### ESTRATTO FORNITO
--------
Una vocazione naturale, quella di ServiceNow per il “total cloud”, che nasce dai suoi esordi come tradizionale piattaforma per l’IT Service Management, nata proprio per venire incontro alle richieste di servizi e ticketing legati alla gestione interna dell’azienda. Ampliando col tempo la piattaforma anche a tutta una serie di servizi, come la gestione della sicurezza, delle risorse umane, del customer service e delle business application, consentendo, di fatto, l’intervento dei clienti sulla propria piattaforma per lo sviluppo di app. App che poi possono essere pubblicate sullo store del vendor, vera e propria vetrina di vendita per le diverse personalizzazioni.

Piattaforma personalizzabile

«Si tratta di una piattaforma che è fortemente personalizzabile dal punto di vista del cliente – conferma Palandrani -, e nonostante disponga già delle principali verticalizzazioni di IT tradizionale, Security, CRM, Business Application e HR, il cliente e il partner possono trasversalmente operare sulla piattaforma. Infatti le aziende che via via vengono acquisite da ServiceNow, non integrano i codici, ma possono smontare completamente il codice stesso per poi “rimontarlo” sulla piattaforma nativa. Riscrivendo di fatto il codice, quindi, e non integrando codici. Il che risulta un vantaggio enorme quando un cliente deve effettuare delle personalizzazioni, le quali possono avvenire in maniera molto rapida». Rapidità che è proprio nelle corde di ServiceNow, che come payoff recita, per l’appunto, “The Lightspeed enterprise”. Al punto che certe attività di delivery e aggiornamento, che impegnavano chi vende servizi online da 10 a 15 giorni, con ServiceNow si risolve nel giro di qualche ora. Un aspetto che si trasforma in un punto di forza quando un partner deve gestire il rinnovo, visto che oggi quasi il 99% dei contratti del vendor vengono rinnovati. E che risulta importante anche per la gestione degli aggiornamenti alle nuove release, visto che il vendor ne rilascia una media di 2,5 release l’anno.

Il canale al centro delle strategie

Nel nostro Paese il vendor è presente con una filiale da un paio d’anni, e si rivolge a clienti di medio-grandi dimensioni, tra cui utilities energetiche, fashion, Finance, logistica e manufatturiero. «Al momento il canale pesa per il 65%, ma l’obiettivo dichiarato è di arrivare in poco tempo a fare il 75% tramite indiretta – dettaglia Palandrani -, e per questo l’impegno e gli investimenti sui partner sono aumentati, ritenendoli indispensabili per portare il messaggio del cloud sul mercato. A loro chiediamo una forte competenza sul tema del service management, che non è certo improvvisabile, trattandosi di un rilascio di un progetto dove la parte di subscription, ossia di “prodotto”, si porta dietro anche una buona quota di servizi di progettazione e di delivery che va dal 40 al 60% del costo. Una forte percentuale di valore aggiunto per il canale che sa mostrare le adeguate competenze».
--------
### DATI FORNITI
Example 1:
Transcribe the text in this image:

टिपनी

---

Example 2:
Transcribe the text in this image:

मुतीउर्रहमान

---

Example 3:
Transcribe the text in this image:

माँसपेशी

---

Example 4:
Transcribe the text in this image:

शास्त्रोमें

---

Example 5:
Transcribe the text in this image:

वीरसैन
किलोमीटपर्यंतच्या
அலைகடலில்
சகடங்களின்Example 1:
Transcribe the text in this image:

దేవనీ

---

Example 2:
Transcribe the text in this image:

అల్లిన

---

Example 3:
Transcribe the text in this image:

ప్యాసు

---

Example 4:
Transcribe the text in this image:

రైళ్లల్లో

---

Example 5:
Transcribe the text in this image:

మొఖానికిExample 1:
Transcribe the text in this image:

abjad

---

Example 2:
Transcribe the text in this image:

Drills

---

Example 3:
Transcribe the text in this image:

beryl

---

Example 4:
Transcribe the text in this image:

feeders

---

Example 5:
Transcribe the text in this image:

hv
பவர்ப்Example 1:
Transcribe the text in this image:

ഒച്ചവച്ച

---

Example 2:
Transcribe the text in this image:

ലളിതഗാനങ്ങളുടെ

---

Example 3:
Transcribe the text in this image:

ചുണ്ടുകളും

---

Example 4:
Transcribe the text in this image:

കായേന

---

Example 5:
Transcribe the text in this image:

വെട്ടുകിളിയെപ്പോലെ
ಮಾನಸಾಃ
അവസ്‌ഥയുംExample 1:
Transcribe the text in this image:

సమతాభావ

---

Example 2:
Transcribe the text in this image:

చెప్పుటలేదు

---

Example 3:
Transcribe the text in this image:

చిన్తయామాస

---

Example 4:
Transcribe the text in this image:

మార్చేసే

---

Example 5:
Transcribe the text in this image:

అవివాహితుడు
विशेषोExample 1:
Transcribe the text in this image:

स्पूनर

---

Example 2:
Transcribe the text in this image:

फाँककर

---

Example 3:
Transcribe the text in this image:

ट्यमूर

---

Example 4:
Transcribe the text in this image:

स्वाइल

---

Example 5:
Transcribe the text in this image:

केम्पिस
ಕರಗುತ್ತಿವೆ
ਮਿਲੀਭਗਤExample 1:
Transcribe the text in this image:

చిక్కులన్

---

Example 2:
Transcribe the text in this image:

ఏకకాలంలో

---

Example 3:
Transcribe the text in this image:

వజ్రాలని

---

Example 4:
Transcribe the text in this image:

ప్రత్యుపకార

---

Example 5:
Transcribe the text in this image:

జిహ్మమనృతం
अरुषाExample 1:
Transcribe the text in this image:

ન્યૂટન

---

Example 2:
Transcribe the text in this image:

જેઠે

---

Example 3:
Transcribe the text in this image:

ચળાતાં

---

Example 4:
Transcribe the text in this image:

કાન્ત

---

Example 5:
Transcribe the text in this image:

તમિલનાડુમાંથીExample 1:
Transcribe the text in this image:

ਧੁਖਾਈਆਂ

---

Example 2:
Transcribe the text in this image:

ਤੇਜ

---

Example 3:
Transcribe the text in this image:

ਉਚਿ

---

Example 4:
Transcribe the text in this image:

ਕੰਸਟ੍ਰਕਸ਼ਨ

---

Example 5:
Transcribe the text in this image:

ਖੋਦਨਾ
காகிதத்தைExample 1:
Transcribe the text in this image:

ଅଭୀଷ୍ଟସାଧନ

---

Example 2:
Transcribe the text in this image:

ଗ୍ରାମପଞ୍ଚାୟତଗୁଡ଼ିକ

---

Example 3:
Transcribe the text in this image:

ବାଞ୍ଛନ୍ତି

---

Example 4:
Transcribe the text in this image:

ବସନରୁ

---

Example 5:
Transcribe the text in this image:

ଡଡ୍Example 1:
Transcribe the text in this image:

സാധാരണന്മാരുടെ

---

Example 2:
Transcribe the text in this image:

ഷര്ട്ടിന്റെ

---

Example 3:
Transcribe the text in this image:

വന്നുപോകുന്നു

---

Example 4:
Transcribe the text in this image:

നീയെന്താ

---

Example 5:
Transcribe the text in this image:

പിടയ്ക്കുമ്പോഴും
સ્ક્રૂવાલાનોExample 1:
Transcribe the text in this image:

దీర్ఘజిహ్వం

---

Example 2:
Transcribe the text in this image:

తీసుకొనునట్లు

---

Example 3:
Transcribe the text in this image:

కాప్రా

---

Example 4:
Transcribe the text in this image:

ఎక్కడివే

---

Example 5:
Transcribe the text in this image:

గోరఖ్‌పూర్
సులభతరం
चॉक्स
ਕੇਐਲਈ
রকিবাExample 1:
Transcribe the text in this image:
--------
### ISTRUZIONI ESERCIZIO
Rispondi a queste domande sull'estratto su ServiceNow:
(a) Per quale scopo era nata all'inizio la piattaforma di ServiceNow?
(b) Quante release all'anno rilascia in media il vendor?
(c) Quale quota vuole raggiungere il vendor tramite il canale indiretto?

### RISULTATO
(a) Per l'IT Service Management, cioè per le richieste di servizi e il ticketing legati alla gestione interna dell'azienda.
(b) In media 2,5 release all'anno.
(c) Il 75%.